SPY is an exchange traded fund (also known as SPDR), which replicates the S&P 500 index. State Street are the fund's administrators who manage the fund by holding 100 stocks in proportions that aim to replicate the performance of the S&P 500 index.

There are options traded on the back of the fund and they are very liquid.

I noticed a nice spike in implied volatility across the options post the close of business on the 11th February and looked at some strategies to benefit from this.

Given the recent sideways action of the index, I'm going with a range bound strategy for this;

The levels in the chart here correspond to the breakeven points of a Short Iron Condor;

This combination is;

  • Short the $210 call
  • Long the $211 call
  • Short the $204 put
  • Long the $203 put

All for a net credit of $40 per contract.

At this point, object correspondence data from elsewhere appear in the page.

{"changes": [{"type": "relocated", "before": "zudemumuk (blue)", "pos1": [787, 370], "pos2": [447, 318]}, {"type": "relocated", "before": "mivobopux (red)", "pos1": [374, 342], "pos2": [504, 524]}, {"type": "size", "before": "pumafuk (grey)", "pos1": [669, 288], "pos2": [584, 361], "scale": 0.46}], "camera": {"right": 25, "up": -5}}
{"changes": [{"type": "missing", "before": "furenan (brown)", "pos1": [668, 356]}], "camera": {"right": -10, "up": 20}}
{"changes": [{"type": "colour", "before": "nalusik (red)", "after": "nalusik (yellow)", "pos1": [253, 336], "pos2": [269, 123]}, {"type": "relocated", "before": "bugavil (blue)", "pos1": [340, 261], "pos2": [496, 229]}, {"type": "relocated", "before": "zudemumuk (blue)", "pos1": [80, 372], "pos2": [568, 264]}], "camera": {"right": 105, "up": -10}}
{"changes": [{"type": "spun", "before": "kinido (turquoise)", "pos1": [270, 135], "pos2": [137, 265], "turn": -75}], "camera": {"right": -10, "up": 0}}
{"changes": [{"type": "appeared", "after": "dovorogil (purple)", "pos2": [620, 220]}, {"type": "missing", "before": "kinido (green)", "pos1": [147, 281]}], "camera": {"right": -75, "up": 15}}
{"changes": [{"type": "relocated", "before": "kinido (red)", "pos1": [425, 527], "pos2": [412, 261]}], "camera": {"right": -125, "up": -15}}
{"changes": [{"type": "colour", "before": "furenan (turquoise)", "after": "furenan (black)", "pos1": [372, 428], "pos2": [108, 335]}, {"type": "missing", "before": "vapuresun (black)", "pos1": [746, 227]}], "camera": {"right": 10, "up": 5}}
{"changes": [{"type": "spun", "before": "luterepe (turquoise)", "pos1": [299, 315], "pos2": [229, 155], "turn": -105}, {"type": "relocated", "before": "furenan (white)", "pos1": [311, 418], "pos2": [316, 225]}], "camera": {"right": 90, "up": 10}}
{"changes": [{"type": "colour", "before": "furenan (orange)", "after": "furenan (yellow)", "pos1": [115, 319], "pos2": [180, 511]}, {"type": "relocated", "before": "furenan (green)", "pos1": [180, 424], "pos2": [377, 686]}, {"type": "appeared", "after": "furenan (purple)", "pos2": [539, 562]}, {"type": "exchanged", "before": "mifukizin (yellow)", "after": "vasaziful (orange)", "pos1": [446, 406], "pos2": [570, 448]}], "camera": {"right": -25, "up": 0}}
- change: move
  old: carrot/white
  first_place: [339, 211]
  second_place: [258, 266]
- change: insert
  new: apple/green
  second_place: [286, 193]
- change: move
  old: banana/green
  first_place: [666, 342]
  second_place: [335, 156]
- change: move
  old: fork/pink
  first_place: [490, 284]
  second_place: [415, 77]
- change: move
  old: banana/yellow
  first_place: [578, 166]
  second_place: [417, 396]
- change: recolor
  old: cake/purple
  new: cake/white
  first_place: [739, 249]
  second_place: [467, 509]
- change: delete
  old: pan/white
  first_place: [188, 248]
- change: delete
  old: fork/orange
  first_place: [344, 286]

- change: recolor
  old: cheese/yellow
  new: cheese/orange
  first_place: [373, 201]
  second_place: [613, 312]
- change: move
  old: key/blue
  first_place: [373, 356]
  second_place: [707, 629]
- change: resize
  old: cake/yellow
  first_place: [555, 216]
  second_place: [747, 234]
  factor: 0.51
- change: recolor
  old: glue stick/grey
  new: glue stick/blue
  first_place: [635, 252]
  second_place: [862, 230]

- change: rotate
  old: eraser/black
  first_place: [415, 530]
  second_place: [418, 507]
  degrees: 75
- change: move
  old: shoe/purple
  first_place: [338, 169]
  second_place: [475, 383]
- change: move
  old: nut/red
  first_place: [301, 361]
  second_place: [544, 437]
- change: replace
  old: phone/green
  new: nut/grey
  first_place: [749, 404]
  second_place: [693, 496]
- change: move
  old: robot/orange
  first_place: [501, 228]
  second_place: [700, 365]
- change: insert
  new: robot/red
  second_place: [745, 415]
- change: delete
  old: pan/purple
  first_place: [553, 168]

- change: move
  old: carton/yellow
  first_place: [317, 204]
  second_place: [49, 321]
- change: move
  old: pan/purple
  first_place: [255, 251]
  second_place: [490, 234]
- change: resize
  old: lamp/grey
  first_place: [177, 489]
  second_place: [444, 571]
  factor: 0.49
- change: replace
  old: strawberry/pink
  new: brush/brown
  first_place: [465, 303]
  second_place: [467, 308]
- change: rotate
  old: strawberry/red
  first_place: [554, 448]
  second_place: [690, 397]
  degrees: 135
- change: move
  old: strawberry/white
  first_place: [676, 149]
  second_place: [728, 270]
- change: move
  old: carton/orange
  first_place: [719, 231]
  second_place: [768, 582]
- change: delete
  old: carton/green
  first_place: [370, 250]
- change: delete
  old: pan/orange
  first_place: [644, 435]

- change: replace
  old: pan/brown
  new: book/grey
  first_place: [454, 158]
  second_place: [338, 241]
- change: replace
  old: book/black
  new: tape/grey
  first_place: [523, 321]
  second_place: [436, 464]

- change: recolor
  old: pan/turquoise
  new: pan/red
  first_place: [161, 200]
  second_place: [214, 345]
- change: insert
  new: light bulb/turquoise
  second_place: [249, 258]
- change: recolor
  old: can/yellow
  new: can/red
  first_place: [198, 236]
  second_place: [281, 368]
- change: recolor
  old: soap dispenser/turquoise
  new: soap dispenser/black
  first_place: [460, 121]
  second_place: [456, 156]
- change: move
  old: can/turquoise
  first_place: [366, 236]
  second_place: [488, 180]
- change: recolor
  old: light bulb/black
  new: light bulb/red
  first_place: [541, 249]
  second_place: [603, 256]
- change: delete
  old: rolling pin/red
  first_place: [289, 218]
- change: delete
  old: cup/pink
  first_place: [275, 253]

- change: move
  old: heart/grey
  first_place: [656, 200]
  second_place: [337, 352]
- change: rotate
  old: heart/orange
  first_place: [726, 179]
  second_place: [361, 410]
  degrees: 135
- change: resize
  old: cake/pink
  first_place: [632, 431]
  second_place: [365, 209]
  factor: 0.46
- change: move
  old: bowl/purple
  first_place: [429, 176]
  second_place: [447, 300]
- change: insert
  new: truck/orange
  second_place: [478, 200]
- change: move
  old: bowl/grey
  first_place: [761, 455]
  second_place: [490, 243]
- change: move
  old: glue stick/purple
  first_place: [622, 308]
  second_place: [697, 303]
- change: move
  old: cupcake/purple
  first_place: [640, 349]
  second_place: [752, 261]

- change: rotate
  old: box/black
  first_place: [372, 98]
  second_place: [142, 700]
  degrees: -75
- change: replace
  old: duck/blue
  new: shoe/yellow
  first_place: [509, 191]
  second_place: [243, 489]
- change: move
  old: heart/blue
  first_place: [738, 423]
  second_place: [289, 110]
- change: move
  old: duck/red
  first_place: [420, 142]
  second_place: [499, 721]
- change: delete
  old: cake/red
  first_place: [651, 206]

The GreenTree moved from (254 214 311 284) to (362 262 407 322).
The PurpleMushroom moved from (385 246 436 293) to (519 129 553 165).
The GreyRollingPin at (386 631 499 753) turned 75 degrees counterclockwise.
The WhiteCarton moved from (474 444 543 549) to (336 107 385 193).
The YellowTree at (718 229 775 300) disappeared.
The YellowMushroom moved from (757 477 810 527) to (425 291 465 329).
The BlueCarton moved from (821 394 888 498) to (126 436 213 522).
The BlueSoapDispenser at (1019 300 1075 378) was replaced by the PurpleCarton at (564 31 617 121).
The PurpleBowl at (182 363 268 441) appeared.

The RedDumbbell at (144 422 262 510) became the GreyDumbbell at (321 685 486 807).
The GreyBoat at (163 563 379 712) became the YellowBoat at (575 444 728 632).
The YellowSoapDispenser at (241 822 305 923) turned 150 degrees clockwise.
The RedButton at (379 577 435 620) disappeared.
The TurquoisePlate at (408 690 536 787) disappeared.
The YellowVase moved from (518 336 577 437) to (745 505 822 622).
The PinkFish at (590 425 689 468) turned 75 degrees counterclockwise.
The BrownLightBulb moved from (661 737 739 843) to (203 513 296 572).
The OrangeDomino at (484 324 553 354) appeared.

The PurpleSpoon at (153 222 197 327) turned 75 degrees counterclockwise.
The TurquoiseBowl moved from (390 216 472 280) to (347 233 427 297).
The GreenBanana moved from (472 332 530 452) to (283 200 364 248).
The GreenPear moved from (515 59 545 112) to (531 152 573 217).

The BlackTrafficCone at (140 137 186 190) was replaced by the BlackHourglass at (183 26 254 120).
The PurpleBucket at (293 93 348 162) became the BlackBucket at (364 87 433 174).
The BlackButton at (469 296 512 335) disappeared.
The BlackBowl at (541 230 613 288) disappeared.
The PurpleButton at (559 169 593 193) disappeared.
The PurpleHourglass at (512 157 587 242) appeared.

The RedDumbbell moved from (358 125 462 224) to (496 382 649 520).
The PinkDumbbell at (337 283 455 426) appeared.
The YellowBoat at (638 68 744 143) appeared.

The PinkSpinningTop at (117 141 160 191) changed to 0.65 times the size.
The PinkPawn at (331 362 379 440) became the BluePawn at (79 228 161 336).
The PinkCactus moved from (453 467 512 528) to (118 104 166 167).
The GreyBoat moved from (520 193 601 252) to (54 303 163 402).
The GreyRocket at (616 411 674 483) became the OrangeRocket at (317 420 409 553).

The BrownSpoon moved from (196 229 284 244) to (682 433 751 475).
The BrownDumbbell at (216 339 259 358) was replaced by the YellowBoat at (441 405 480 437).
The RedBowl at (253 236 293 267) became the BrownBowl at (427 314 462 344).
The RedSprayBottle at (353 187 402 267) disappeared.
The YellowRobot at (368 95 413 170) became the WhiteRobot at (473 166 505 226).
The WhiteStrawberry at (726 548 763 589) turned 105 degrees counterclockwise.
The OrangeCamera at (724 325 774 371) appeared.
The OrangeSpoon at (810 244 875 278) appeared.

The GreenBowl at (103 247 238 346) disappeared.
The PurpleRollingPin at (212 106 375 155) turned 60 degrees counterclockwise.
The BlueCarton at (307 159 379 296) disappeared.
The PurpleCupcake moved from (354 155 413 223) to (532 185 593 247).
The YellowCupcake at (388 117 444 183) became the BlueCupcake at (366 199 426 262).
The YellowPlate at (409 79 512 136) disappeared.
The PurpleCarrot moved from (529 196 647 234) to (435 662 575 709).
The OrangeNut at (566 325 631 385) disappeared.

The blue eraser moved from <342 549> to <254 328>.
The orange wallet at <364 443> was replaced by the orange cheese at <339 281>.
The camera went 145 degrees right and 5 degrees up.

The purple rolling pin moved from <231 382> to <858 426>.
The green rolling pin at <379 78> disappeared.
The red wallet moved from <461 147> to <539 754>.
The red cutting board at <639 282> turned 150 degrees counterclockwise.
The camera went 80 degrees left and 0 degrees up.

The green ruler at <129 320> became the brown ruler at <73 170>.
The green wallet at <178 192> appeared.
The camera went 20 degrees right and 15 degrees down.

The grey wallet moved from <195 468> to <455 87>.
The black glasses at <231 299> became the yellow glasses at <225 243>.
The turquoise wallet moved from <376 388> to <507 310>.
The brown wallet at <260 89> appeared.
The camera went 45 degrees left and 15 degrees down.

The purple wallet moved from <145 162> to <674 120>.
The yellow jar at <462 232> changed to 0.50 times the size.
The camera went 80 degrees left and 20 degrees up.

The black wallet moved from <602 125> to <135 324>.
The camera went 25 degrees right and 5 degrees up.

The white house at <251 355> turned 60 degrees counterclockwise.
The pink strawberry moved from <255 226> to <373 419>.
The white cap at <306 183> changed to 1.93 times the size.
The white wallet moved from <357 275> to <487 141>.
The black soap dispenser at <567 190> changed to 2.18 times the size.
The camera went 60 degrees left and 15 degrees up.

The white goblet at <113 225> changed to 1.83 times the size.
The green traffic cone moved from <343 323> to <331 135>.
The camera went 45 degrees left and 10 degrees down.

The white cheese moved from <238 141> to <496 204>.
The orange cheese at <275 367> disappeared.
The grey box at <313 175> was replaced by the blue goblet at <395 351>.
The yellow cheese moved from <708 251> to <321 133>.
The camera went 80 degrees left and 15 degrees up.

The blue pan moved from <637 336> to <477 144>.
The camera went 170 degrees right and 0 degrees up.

Here are screens of the order details;

I was filled on my spread order and the fill prices are;

  • Short $210 call @ 0.64
  • Long $211 call @ 0.35
  • Short $204 put @ 0.48
  • Long $203 put @ 0.37

Net credit of $40.

After Market Close, Feb 12th

Market finished very strong - up 0.96% for the day! Not too good for this strategy, hoping for a pullback tomorrow. Here is the updated chart and payoff profile;

Trade Closed, 20th February, 2015

See above chart - in the last half of trading on the last day of trading for the options, SPY rallied past the short $210 call strike level and then closed above the long $211 call strike level!

This is the worst result and I've now reached the max loss level. Here's what happened to the position in the end;

I was assigned on the short $210 call, which meant I went short the stock at a sell price of $210. However, I exercised (automatically) the $211 call, which means buying the stock at $211. So the stock leg nets out with a loss of $100.

On the put side, they both expired worthless.

The net credit on the initial trade was $40 (received). Now, I subtract the loss on the stock assignment/exercise of $100 leaves a loss of $60. Subtracting brokerage of $6.40 leaves a net loss of $66.40.